If we were on a ship with a leak and it was sinking, some of you guys would be moaning and crying and yelling about how we're going to die. Some people would be trying to figure out who made the hole and string them up. Count me in with the people that are looking around for a way to plug the leak or to bail out the water or find a stash of life jackets. Is that too idealistic of me?
- Don't bother telling me "the hole's too big, you'll never plug it and you can't bail fast enough".
- Don't bother telling me "there's nothing to plug it with"
- Don't bother telling me "you would have to go outside the ship and plug it from the outside or it will never hold - it's impossible"

Just get out of my way. Unless you are proposing a better solution. You seem to think I need help --- to give up? If I go down with the ship, I will be spending my last breath trying to save my family, not cursing the captain.

Why on earth would you spend so much energy trying to stop people from fixing the leak and saving us all? I don't care if the chance is one in a million - or less. I do not care. Especially if my wife and family are on board, and guess what - they are on board this ship. Any energy and time I spend on TATF now are going to be spent trying to make it work. If I can't think of a way to try to make it work, then hooray - I didn't waste any energy or time on a lost cause. But I'll keep looking for any way for things to improve until I have no hope left. And like I said, then I will go spend my time on something else, you won't find me around here complaining. I hope.

If I start at ground zero as I am now, all I care about is getting somewhere above zero. It's hard to imagine I could lose any more money if I don't invest more. While I'm hoping, I might as well hope for a profit. It doesn't cost any extra to hope. I can wait the full 25 years to see if something happens - it's for my retirement. I can even give Steve a couple more years than that to come through if that's part of the solution. In the meantime I will watch this forum for info from others, keep reading TON in the hope that there will be verifiable progress at some point, and try to think of ways to force TATF into action, or to salvage some of my investment.

What's "Plan B" for you, planb? What is your brilliant idea of how to spend your time? Sounds like it is complaining. If you imagine your investment as a salary, you are going to spend your investment on complaints. Complain as much as you want but it will take down your wage per complaint. I hope your complaints are worth it to you. Mine would just be ashes in my mouth. If I want a shoulder to cry on, I'll talk to my family or my pastor or my investment counselor (seems like I should get one of those). I don't feel like I need to keep coming here to complain to people I don't know (and some that I'm not sure really exist - Ab ;) ). What a waste of time.

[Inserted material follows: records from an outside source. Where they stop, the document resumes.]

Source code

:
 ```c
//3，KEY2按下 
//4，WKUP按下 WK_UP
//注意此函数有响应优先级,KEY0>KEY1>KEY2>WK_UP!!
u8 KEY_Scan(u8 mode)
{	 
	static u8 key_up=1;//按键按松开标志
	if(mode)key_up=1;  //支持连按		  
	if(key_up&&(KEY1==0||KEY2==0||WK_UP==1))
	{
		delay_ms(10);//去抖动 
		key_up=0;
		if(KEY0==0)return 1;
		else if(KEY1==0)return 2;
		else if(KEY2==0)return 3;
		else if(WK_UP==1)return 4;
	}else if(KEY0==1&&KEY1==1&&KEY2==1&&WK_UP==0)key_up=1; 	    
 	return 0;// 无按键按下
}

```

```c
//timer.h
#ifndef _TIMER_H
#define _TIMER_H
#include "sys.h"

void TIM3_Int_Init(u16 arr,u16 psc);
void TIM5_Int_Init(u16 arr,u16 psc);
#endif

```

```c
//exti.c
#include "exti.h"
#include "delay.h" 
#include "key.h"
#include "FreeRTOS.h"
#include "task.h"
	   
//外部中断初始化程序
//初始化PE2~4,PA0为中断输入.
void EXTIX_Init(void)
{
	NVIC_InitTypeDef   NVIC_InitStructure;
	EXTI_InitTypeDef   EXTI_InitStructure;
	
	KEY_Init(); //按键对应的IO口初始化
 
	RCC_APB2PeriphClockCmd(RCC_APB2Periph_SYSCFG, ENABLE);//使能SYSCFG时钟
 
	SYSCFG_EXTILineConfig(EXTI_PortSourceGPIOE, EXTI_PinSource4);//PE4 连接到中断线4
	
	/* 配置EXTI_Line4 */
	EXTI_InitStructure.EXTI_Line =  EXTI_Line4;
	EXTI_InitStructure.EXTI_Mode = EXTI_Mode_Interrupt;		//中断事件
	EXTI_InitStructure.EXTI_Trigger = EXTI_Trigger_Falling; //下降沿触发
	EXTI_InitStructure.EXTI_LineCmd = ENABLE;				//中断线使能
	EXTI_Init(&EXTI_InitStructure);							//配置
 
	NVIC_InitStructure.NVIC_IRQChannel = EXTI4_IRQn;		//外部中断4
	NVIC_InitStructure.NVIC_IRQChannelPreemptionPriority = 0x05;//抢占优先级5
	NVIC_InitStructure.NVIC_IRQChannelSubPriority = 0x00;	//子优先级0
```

OK, the situation is bad. Very bad. Very, very bad. We learn that in more and more detail all the time. As exciting and interesting as that is, I just get tired of it. I just can't keep caring extra extra much about the money I already feel is gone. Enough already. I'm not interested any more in knowing the exact degree of how bad it is. I am interested in knowing any way to make it better. Even a little bit better.

I would rather look at my situation as earning my investment back as a salary than as spending it. If I consider myself to be starting at zero, anything I get is more than I had. I will be patient, I will be accommodating, I will do whatever I can to bring Steve back to the table. If my effort is wasted and I get nothing out of it, then you and I earned the exact same thing. So turn that frown upside down mister grumpy pants, lets all put our heads together and earn some money.